The assistance process has been particularly slow in areas like Detroit because of the large volume of applications and federal rules that can hold back landlord payments if the property they are renting is in need of significant repair, Schaafsma said. 

“There's a good policy basis for it to ensure that these dollars are being spent on housing that is in decent shape, but it has probably slowed down the process a bit in the city of Detroit,” he said.

To speed up the pace, Bach said the state is now using “high-performing service providers” from the Upper Peninsula to help applicants in other areas with a high volume of applicants. And President Joe Biden’s administration this week created new rules allowing applicants to “self attest” their eligibility rather than document income and hardships.

“We believe this will help accelerate processing times,” Bach said. “...We understand the urgency has increased with the court’s decision and remain committed to efficiently getting emergency rent relief into the hands of every eligible Michigan renter or landlord who needs it.”

‘Irreparable harm’ for landlords

In striking down the federal moratorium, the Supreme Court ruled the U.S. Centers for Disease Control and Prevention order extending the moratorium had, without Congressional authority, intruded on a realm that is generally a matter of state law: The landlord-tenant relationship.

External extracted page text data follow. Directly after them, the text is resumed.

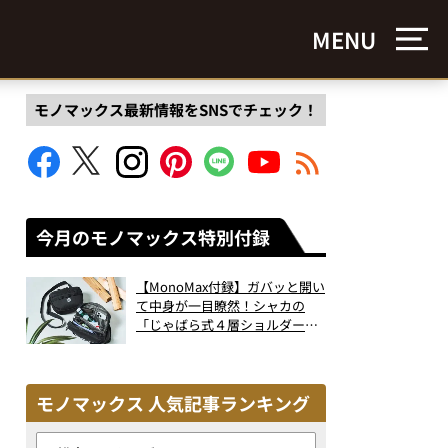
MENU
モノマックス最新情報をSNSでチェック！
今月のモノマックス特別付録
【MonoMax付録】ガバッと開い
て中身が一目瞭然！シャカの
「じゃばら式４層ショルダーバ
ッグ」は、出し入れのしやすさ
も過去最高レベルだった！
モノマックス 人気記事ランキング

The moratorium had put “millions of landlords across the country at risk of irreparable harm by depriving them of rent payments with no guarantee of eventual recovery,” the court said in an unsigned opinion, with the court’s three liberal justices dissenting. 

Brian Westrin, general counsel for the Michigan Realtors association, said he was “pleased with the decision” and thinks Michigan is now taking the right approach by focusing on “meaningful assistance” rather than mandates.

A moratorium is “sort of like a stop gap,” he said, “and I think ultimately making sure that landlords and tenants both have recourse and the necessary resources at their disposal during this very difficult and complicated time is where our priority would be.”

The Supreme Court ruling will not have a major impact on a Michigan Supreme Court administrative order that created special rules for landlords and tenants during the pandemic, according to court spokesperson John Nevin. 

A key provision of that order, which remains in effect, requires local courts to suspend eviction proceedings for up to 45 days if a tenant applies for federal rental assistance and is awaiting those funds.  

It’s a “pioneering reform” that “is saving lives and helping to resolve cases, getting landlords paid and keeping families safe in their homes,” Nevin said. 

Applicants in roughly 80 percent of all Michigan counties have been able to access federal rental-assistance dollars within that 45-day window, Nevin said. And in areas where processing times are slower, “cases are being prioritized to get assistance faster.”

While those remaining protections are helpful, the ongoing pandemic poses unique challenges for residents who may now again face eviction, said Phillips, executive director of the Detroit housing advocacy group. 

Renters are commonly evicted for allowing “unauthorized guests” to live with them, and those unauthorized guests are often family members who have recently been evicted themselves, Phillips said. 

“Now overlap that with the potential for somebody moving in who might have COVID or might expose seniors to COVID and you’ve got a whole different thing,” he said. “There’s so many aspects to it that are so disturbing.”

The United Community Housing Coalition is one of two groups in Detroit working with the state to distribute federal rental-assistance funding to residents facing potential eviction.

There were delays for some residents early on, but the program has improved and “people are getting paid,” Phillips said. 

“In a weird way, the moratorium benefited both parties,” Phillips argued. “We’re averaging over $8,000 per payout with landlords, so it was really to the benefit of the landlords to accept that rather than evict tenants and find themselves eating that $8,000.”